Portland's Brandon Roy will be sidelined indefinitely due to his ailing knees and the Trailblazers are contemplating shutting him down for the remainder of the season. As previously discussed, Roy is suffering from chronic inflammation that is the result of deteriorated cartilage in his knees. His menisci are virtually nonexistent and both femurs are making direct contact with his lower leg bones resulting in bone-on-bone grinding. The condition is painful and results in significant inflammation best treated with rest and anti-inflammatory medication. The Blazers have not ruled out surgery and the dreaded word microfracture has been tossed around, the same procedure that ended the season of teammate Greg Oden. The situation is difficult for fantasy owners because it is hard to cut ties with a player of Roy's potential. However it doesn't sound like he will be playing anytime soon and it may be time to consider dropping Roy. Wesley Matthews continues to play well in Roy's absence.
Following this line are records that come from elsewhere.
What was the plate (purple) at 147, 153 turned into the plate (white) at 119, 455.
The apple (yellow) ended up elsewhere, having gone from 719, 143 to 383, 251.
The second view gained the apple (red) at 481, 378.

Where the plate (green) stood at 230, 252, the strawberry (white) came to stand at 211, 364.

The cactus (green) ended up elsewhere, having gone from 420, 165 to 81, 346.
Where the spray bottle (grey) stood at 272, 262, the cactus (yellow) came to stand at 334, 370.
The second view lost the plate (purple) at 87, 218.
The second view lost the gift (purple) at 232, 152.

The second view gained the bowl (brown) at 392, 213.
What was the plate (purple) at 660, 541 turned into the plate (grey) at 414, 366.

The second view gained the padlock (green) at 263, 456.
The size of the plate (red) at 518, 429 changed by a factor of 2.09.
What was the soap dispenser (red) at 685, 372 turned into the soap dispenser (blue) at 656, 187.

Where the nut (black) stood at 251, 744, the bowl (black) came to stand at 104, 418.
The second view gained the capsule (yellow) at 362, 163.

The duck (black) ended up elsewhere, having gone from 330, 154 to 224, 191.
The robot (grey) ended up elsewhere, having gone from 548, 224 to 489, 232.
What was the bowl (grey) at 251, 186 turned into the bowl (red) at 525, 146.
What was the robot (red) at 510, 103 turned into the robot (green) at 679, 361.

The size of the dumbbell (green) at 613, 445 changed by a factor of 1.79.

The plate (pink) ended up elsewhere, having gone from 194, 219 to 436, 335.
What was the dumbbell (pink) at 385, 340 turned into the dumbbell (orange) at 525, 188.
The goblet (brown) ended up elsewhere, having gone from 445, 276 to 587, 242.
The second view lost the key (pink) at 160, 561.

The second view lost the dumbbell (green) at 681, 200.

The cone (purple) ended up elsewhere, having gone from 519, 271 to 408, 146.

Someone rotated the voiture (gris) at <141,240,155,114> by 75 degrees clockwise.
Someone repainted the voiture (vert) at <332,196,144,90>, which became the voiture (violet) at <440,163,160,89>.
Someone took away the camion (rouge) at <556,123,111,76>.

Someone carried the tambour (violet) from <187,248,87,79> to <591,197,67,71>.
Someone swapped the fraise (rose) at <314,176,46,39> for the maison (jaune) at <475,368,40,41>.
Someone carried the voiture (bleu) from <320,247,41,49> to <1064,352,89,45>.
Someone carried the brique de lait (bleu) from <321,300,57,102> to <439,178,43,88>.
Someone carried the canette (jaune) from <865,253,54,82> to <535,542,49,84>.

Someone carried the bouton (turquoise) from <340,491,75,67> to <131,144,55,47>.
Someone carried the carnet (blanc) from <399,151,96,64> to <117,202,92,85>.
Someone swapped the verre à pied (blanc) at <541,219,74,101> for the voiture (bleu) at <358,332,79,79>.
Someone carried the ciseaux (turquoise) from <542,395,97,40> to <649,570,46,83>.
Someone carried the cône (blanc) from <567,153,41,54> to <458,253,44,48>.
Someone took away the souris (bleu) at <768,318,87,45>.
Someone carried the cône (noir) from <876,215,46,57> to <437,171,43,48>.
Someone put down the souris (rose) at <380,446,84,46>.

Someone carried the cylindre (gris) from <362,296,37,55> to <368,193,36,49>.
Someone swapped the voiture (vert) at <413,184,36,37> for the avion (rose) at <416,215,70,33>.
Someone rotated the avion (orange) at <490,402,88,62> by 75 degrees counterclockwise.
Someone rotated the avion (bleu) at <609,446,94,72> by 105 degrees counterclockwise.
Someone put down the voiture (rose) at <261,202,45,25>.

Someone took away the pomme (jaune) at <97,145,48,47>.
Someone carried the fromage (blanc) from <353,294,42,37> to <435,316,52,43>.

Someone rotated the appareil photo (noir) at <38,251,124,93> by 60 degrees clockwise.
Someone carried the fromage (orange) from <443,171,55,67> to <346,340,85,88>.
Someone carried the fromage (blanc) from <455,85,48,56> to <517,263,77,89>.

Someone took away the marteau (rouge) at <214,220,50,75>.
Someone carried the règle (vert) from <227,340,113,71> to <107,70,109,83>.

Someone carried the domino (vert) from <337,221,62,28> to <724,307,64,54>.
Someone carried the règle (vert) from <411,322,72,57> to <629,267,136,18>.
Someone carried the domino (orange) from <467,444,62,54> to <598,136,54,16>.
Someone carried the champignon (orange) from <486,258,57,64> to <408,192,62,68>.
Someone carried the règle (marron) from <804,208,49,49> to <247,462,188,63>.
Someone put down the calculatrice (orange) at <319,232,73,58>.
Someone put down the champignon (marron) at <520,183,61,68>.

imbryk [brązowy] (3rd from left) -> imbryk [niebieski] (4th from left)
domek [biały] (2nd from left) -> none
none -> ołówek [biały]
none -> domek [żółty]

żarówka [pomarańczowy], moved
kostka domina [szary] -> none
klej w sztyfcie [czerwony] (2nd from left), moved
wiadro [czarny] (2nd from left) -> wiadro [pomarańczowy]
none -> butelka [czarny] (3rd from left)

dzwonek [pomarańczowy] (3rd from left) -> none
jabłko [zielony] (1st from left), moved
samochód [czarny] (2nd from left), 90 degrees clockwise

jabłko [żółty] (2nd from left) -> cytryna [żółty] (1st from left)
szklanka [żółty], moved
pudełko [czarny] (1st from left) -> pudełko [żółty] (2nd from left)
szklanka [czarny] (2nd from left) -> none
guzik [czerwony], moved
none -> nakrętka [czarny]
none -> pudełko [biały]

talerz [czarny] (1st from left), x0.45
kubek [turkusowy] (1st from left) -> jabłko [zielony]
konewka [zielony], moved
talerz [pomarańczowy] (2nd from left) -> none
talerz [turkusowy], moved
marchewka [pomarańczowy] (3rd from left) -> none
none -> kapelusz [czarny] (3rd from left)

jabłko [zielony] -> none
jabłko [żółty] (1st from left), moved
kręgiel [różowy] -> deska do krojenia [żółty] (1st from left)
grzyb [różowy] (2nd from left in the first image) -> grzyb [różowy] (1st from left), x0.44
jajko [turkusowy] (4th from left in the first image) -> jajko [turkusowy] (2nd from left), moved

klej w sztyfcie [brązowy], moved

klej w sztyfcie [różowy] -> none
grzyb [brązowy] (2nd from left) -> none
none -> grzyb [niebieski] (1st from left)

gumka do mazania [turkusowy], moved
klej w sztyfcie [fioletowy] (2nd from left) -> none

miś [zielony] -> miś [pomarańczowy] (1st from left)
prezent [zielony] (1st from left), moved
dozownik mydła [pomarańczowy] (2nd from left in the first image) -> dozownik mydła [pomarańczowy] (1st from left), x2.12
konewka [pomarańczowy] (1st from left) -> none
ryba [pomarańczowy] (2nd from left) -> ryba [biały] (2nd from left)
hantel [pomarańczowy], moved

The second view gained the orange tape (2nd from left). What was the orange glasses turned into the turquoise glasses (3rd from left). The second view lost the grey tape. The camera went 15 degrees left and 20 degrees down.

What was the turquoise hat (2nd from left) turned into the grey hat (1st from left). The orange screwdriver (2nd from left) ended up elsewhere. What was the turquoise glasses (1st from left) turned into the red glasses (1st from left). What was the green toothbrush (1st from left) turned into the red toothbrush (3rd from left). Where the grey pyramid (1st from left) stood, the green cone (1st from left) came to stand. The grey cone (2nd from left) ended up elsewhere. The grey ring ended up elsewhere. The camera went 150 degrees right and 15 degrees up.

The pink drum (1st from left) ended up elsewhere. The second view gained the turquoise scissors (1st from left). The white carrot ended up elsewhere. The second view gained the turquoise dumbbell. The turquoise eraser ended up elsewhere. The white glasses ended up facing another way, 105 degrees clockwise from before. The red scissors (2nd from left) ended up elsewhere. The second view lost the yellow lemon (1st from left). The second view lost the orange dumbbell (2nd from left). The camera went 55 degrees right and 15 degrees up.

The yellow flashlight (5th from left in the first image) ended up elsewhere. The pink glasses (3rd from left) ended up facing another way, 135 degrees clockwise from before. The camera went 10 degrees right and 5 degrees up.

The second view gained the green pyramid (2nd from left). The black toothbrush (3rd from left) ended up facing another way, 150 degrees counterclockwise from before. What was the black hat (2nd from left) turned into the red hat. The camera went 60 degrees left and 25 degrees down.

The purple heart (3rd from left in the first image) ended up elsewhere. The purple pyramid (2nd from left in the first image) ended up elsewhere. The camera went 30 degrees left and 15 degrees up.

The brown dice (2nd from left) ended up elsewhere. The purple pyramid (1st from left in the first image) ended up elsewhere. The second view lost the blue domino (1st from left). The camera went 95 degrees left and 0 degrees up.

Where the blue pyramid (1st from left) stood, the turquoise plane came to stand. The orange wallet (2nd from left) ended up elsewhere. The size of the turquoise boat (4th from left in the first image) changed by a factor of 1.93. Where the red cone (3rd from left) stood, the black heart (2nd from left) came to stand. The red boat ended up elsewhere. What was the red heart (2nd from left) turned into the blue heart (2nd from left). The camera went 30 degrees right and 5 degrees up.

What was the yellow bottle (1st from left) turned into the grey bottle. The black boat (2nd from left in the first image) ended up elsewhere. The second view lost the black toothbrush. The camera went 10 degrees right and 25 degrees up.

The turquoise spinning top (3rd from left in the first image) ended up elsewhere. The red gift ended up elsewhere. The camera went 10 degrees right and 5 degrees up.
Charlotte power forward Tyrus Thomas was one of many Bobcat players to benefit from a coaching change. In his one game played since Larry Brown resigned and Paul Silas was hired, Thomas scored 14 points on 5-of-9 shooting with four rebounds, two assists, one steal, and five blocks. However a sprained wrist has slowed the explosive big man and he is expected to miss Friday's contest with the injury. Wrist sprains are a common injury but very difficult to manage. Ligaments are located on both the anterior and posterior aspect of the joint. These ligaments not only brace the joint but also protect and stabilize the various blood vessels and tendons in the area. Repeated injury can disrupt the flow of blood, decreasing the blood supply to the hand and carpal bones. Taping can help support the injury site by limiting range of motion but this can negatively effect a player's shooting mechanics. Look for Thomas to miss a game or two more and return with the injury heavily taped. Expect a slight decrease in productivity initially as he adjusts to the tape or brace.